Many-Body Localization in a finite-range Sachdev-Ye-Kitaev model

TL;DR

This paper investigates how the spectral properties of a finite-range SYK model change with interaction range, revealing a transition from chaotic to localized behavior akin to many-body localization phenomena.

Contribution

It demonstrates that reducing the two-body interaction range induces a transition to many-body localization, connecting SYK models to localization physics and potential gravity duals.

Findings

Spectral correlations remain chaotic with varying one-body range.

Reducing two-body interaction range causes a transition to Poisson statistics.
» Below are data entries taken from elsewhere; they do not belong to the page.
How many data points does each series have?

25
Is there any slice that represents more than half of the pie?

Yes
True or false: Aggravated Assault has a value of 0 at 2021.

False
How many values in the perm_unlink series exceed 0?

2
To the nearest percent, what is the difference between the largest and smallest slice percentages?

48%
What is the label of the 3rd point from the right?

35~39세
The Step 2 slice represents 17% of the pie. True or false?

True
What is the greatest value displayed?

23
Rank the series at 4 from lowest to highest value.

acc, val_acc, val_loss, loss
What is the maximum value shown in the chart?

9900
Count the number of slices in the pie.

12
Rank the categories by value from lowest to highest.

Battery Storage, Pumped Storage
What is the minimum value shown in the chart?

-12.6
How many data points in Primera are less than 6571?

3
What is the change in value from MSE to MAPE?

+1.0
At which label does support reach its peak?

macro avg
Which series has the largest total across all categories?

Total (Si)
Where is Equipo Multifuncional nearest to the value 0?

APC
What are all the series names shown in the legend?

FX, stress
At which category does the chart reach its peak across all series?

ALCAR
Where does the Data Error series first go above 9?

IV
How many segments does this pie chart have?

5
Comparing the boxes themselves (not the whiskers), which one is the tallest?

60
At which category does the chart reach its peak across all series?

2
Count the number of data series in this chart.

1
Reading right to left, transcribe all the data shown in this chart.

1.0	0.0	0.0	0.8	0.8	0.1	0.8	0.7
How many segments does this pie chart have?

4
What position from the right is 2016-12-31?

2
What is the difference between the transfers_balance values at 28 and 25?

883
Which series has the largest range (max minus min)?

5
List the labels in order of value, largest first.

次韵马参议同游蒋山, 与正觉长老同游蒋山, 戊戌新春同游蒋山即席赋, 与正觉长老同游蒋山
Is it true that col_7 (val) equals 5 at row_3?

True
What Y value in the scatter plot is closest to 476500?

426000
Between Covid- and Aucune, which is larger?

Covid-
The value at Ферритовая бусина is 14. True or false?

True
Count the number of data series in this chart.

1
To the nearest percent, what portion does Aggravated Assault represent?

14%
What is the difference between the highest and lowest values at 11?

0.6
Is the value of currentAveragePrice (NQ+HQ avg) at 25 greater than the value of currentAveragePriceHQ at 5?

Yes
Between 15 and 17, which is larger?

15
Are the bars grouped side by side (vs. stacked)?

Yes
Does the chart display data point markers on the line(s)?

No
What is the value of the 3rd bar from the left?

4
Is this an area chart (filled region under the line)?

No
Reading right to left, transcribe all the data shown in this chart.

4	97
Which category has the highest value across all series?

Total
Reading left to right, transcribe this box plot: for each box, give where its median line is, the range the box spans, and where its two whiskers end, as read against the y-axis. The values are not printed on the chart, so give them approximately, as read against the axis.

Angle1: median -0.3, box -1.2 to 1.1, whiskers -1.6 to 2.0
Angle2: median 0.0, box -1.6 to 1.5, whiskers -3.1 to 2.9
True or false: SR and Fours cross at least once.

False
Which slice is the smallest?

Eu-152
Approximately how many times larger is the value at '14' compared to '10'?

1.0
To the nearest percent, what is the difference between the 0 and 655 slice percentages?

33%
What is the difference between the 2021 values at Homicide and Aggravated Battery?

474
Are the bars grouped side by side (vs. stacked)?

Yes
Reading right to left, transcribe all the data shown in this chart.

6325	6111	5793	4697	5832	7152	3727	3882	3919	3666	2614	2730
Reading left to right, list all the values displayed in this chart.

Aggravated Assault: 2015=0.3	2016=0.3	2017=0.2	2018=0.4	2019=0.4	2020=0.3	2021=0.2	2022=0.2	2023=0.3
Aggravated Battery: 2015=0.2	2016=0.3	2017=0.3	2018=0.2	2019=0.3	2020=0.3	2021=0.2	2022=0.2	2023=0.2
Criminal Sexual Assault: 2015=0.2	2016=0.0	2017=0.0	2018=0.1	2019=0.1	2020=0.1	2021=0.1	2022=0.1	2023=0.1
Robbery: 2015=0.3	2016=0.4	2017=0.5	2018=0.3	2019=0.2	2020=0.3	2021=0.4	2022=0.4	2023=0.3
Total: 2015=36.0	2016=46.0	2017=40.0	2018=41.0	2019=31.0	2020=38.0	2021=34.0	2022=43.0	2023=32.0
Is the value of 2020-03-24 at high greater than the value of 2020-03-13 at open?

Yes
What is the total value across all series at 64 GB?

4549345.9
Near the transition, spectral features resemble those of Anderson and many-body localization transitions.

Abstract

We study the level statistics of a generalized Sachdev-Ye-Kitaev (SYK) model with two-body and one-body random interactions of finite range by exact diagonalization. Tuning the range of the one-body term, while keeping the two-body interaction sufficiently long-ranged, does not alter substantially the spectral correlations, which are still given by the random matrix prediction typical of a quantum chaotic system. However a transition to an insulating state, characterized by Poisson statistics, is observed by reducing the range of the two-body interaction. Close to the many-body metal-insulator transition, we show that spectral correlations share all features previously found in systems at the Anderson transition and in the proximity of the many-body localization transition. Our results suggest the potential relevance of SYK models in the context of many-body localization and also offer a starting point for the exploration of a gravity-dual of this phenomenon.